Since the imposition of martial law on 15 March, security and possibly military personnel have arrested protesters, opposition leaders, activists and doctors, including some opposition activists who had been released on 23 February, after about six months in custody. Some of them alleged in court that they had been tortured in detention. Lawyers and family members of those arrested in recent days have been unable to learn where they are or why they were arrested.
 
The EU should urge Bahraini authorities either to release them or promptly charge them with a recognisable criminal offence. To prevent abuse of detainees, the Bahraini authorities should immediately stop holding detainees incommunicado and immediately allow them to challenge the lawfulness of their detention before an independent judicial authority. Those who have been lawfully detained should be allowed prompt access to lawyers and family members.
 
The EU should press the Bahraini authorities to account publicly for everyone who has been killed or injured and others who remain missing.
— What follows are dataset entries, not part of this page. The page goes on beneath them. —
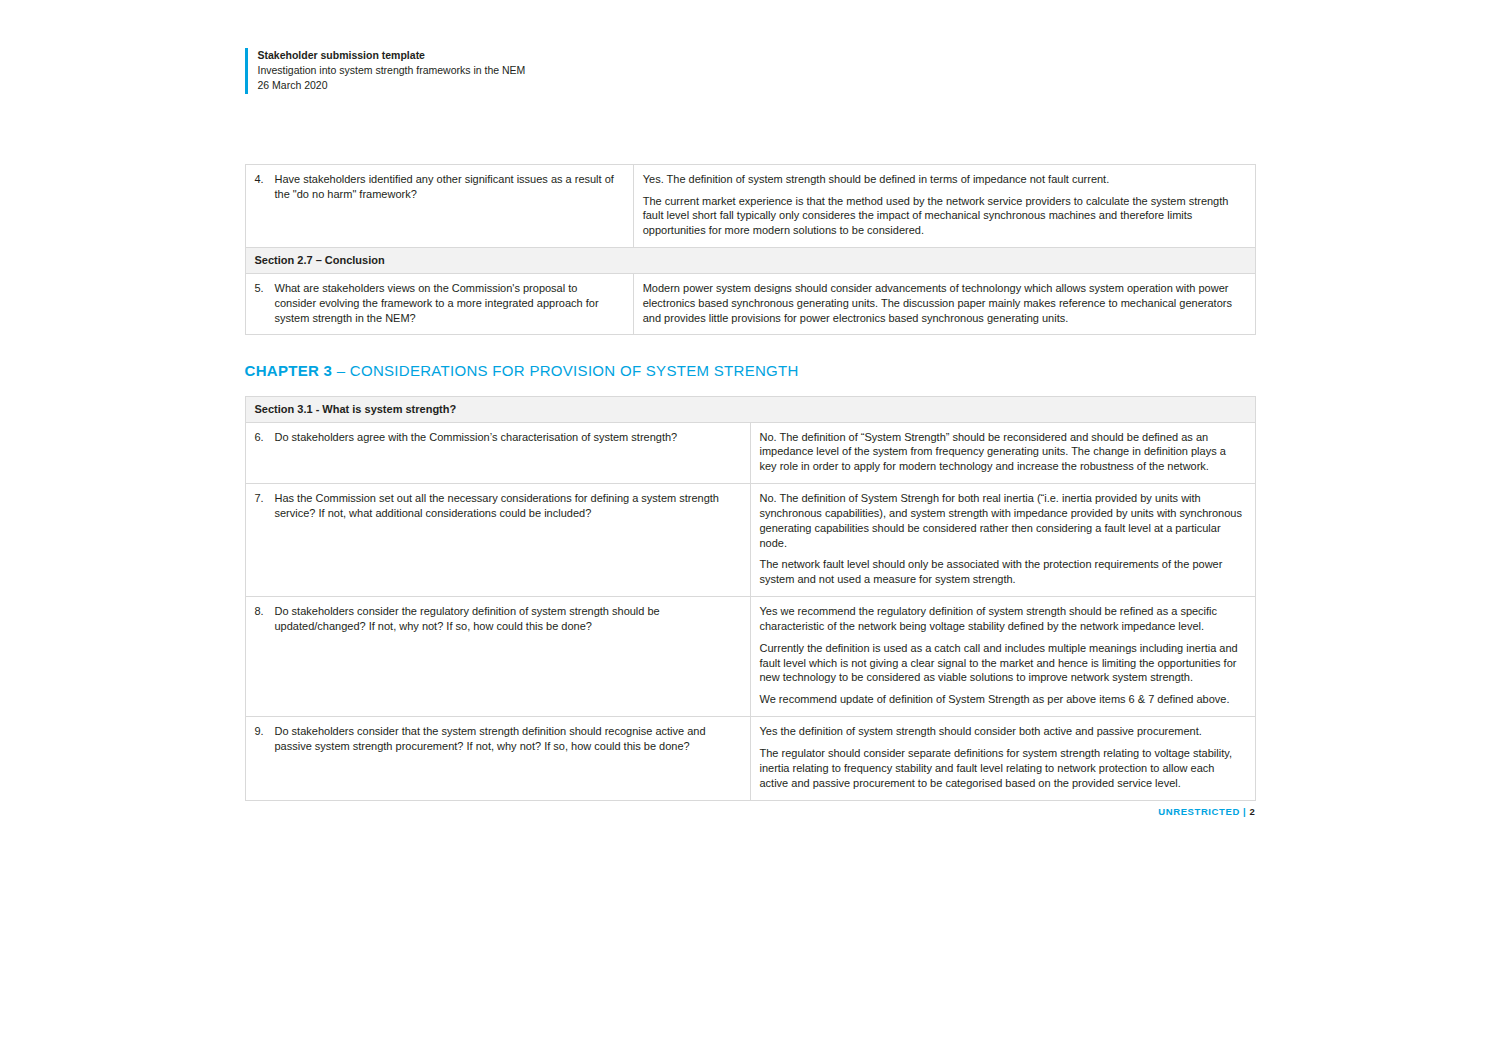Stakeholder submission template
Investigation into system strength frameworks in the NEM
26 March 2020
| 4. Have stakeholders identified any other significant issues as a result of the "do no harm" framework? | Yes. The definition of system strength should be defined in terms of impedance not fault current. The current market experience is that the method used by the network service providers to calculate the system strength fault level short fall typically only consideres the impact of mechanical synchronous machines and therefore limits opportunities for more modern solutions to be considered. |
| Section 2.7 – Conclusion |
| 5. What are stakeholders views on the Commission's proposal to consider evolving the framework to a more integrated approach for system strength in the NEM? | Modern power system designs should consider advancements of technolongy which allows system operation with power electronics based synchronous generating units. The discussion paper mainly makes reference to mechanical generators and provides little provisions for power electronics based synchronous generating units. |
CHAPTER 3 – CONSIDERATIONS FOR PROVISION OF SYSTEM STRENGTH
| Section 3.1 - What is system strength? |
| 6. Do stakeholders agree with the Commission’s characterisation of system strength? | No. The definition of “System Strength” should be reconsidered and should be defined as an impedance level of the system from frequency generating units. The change in definition plays a key role in order to apply for modern technology and increase the robustness of the network. |
| 7. Has the Commission set out all the necessary considerations for defining a system strength service? If not, what additional considerations could be included? | No. The definition of System Strengh for both real inertia (“i.e. inertia provided by units with synchronous capabilities), and system strength with impedance provided by units with synchronous generating capabilities should be considered rather then considering a fault level at a particular node. The network fault level should only be associated with the protection requirements of the power system and not used a measure for system strength. |
| 8. Do stakeholders consider the regulatory definition of system strength should be updated/changed? If not, why not? If so, how could this be done? | Yes we recommend the regulatory definition of system strength should be refined as a specific characteristic of the network being voltage stability defined by the network impedance level. Currently the definition is used as a catch call and includes multiple meanings including inertia and fault level which is not giving a clear signal to the market and hence is limiting the opportunities for new technology to be considered as viable solutions to improve network system strength. We recommend update of definition of System Strength as per above items 6 & 7 defined above. |
| 9. Do stakeholders consider that the system strength definition should recognise active and passive system strength procurement? If not, why not? If so, how could this be done? | Yes the definition of system strength should consider both active and passive procurement. The regulator should consider separate definitions for system strength relating to voltage stability, inertia relating to frequency stability and fault level relating to network protection to allow each active and passive procurement to be categorised based on the provided service level. |
UNRESTRICTED | 2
The EU should urge the Bahraini authorities to open an independent, impartial and transparent investigation into all deaths, injuries, arrests, detentions and other possible human-rights violations committed by government forces or officials since the protests began on 14 February.
 
The EU should impress upon Bahraini authorities at the highest level that they need to declare zero tolerance for the ill-treatment or torture of detainees, to initiate an independent, impartial investigation into all allegations of torture, and to hold accountable those responsible for ordering, carrying out or failing to prevent torture and ill-treatment.
 
The EU should urge Bahraini authorities to end any and all interference with the provision of healthcare.
 
The EU should demand that all those responsible for human-rights violations be brought to justice, regardless of rank, position or affiliation.

Finally, in light of the deteriorating human-rights situation in Bahrain , the EU should call for a special session of the United Nation's Human Rights Council and push for Bahrain's suspension from the council.
 
Rather than support Bahrain's ruling elite as it intimidates and suppresses pro-democracy demonstrators, as Cooper did, the EU should support democratic reform while stressing the importance of human rights and the rule of law.
 
Lotte Leicht is the EU director of Human Rights Watch.